I love it when I see something genuinely new, something that isn't the same old story in the same old setting retold for the far-too-manyth time, and that is what Brood of Bones is. Though it's not without its flaws, it's certainly the kind of book that makes me want to read the sequel.
First, let's talk about the homonyms and malapropisms. It's usually unfortunate when an author attempts a "formal", "high" or "period" style, not only because it makes the characters seem remote and unemotional, but because very few people have the vocabulary to pull it off. This author is not one of those few people. (Note: He tells me in a comment to the Amazon version of this review that he has fixed these issues thanks to my feedback, so when you pick up a copy of the book - and I hope you do - they should be gone. I've removed the list from this review accordingly.)
So much for language. It's mostly serviceable enough, but there were enough errors to annoy me (I'm easily annoyed when it comes to language errors).
Now, worldbuilding. The worldbuilding is very much a game of two halves. On the one hand, the magical setup reminds me of Brandon Sanderson: it's creative and fresh, and there are a number of different kinds of magic-user. Enchantresses (like the main character) can cast spells on objects, mainly metal and gems, and on people, but only while asleep and in skin-to-skin contact - a detail they keep secret. Spellswords are their guards, who can use magical swords and armour that ordinary men couldn't lift. Feasters are evil illusionists who kill with fear and act like psychic vampires, feeding on the terror of their victims. Soultrappers are evil magicians of blood and bone who can dominate people's will. The powers, and limitations, of the various kinds of magic are a key element in the plot.

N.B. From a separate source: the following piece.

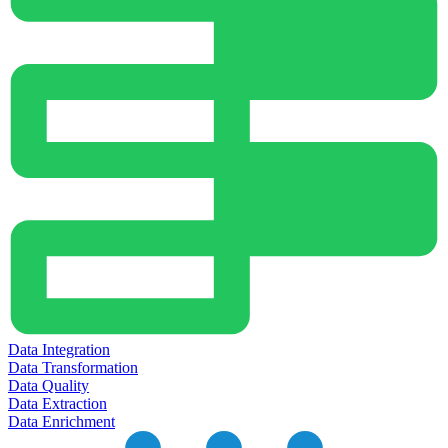
Data Integration
Data Transformation
Data Quality
Data Extraction
Data Enrichment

On the other hand, the culture of the setting feels a bit slapped together. It's like someone took some mostly African animals and plants (though there's also a random cockatoo) and some Arabic cultural odds and ends, added a slight flavour of India and ran them through a blender set on Extra Chunky. It's not up to the standard of the magic system. There's also an anachronism, where the enchantress refers to a "clone" (which isn't a literal clone, it's an illusionary doppelganger, so it's not as if that was the only word to use).

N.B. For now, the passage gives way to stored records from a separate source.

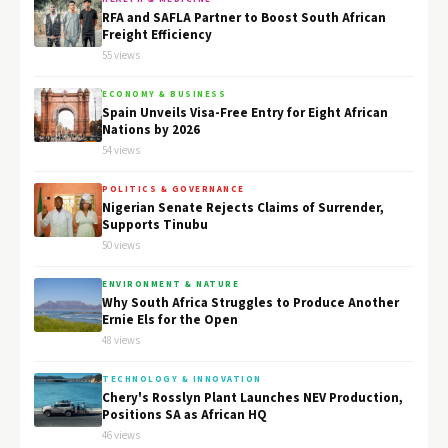
RFA and SAFLA Partner to Boost South African
Freight Efficiency
55 views
ECONOMY & BUSINESS
Spain Unveils Visa-Free Entry for Eight African
Nations by 2026
54 views
POLITICS & GOVERNANCE
Nigerian Senate Rejects Claims of Surrender,
Supports Tinubu
50 views
ENVIRONMENT & NATURE
Why South Africa Struggles to Produce Another
Ernie Els for the Open
48 views
TECHNOLOGY & INNOVATION
Chery's Rosslyn Plant Launches NEV Production,
Positions SA as African HQ
46 views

Now, the characters. The first-person narrator is an enchantress with narcolepsy, which is useful in that she's constantly falling asleep (and in her dreams she's lucid in both senses of the word, capable of "playing back" conversations in a magic mirror and spotting tiny details of facial expression that give away deception, and able to work her magic, including healing herself). On the other hand, when she's awake she's bleary, short-tempered, rude, undiplomatic and not all that bright, and liable to fall asleep again at inconvenient moments. She also wears twenty-seven gowns, each of which represents an honour she's won, and is constantly struggling with their bulk and the limitations they place on her with the help of her sarcastic servant, Maid Janny.

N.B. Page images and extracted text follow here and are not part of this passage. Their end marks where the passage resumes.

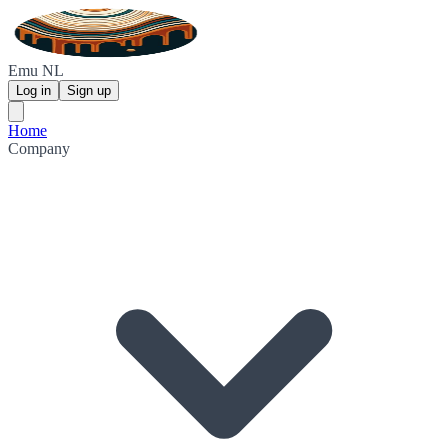
Emu NL
Log in
Sign up
Home
Company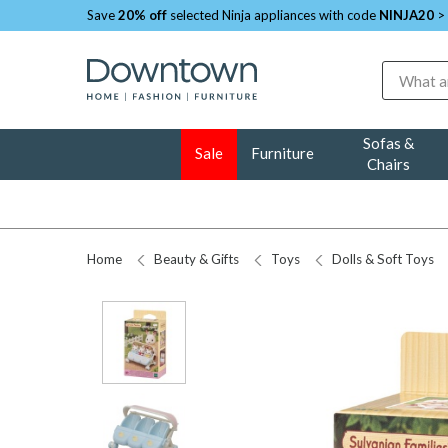
Save
20% off
selected Ninja appliances with code
NINJA20
>
Search
Sofas &
Sale
Furniture
Chairs
Home
Beauty & Gifts
Toys
Dolls & Soft Toys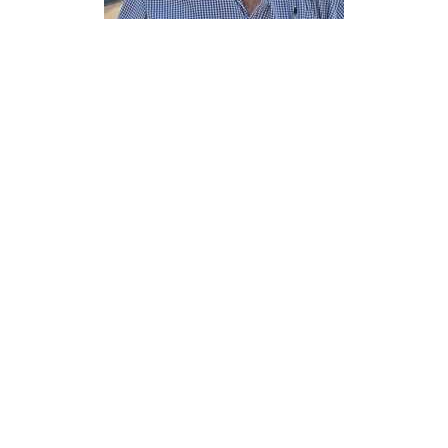
Trystan Cotterill
Elder
Send Email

I can see why some reviewers didn't like her. She insists on formality, perhaps because she comes from a relatively poor background in which she was ill thought of because of her narcolepsy, and now that she's a top dog instead of an underdog she's determined to bark. She's rude, as I said, not only to Maid Janny but to everyone. I did sympathise and empathise with her, however. She's struggling with chronic illness, she suffers from the formality more than anyone because of the ridiculous gowns, and she's doing her best, at considerable personal risk, to save her beloved home city and its people from several different major threats. She definitely grew on me over the course of the book, and she wasn't one-note or one-dimensional. I appreciated, too, her knowledge of anatomy and physiology (and gemstones, though I'm fairly sure that a red sapphire is, by definition, a ruby).
Only one other character really emerges from minor-character status, and I won't say who it is because of spoilers, but he's a deeply conflicted person with a tragic history. Well done on the characters.
The plot is, essentially, a mystery: Who has somehow made every woman in the city pregnant at once, how, and why? The answers to those questions unfold slowly, but at a steady pace, and are appropriately dramatic, even horrifying. Meanwhile, the enchantress's own single status and her despair of ever having a family of her own, given her illness, play against the pregnancy theme (she herself was out of the city when the pregnancies began).
A.E. Marling is a name I see around a bit, and I'll definitely be looking for other books by this author, though I would plead with him to get a better proofreader.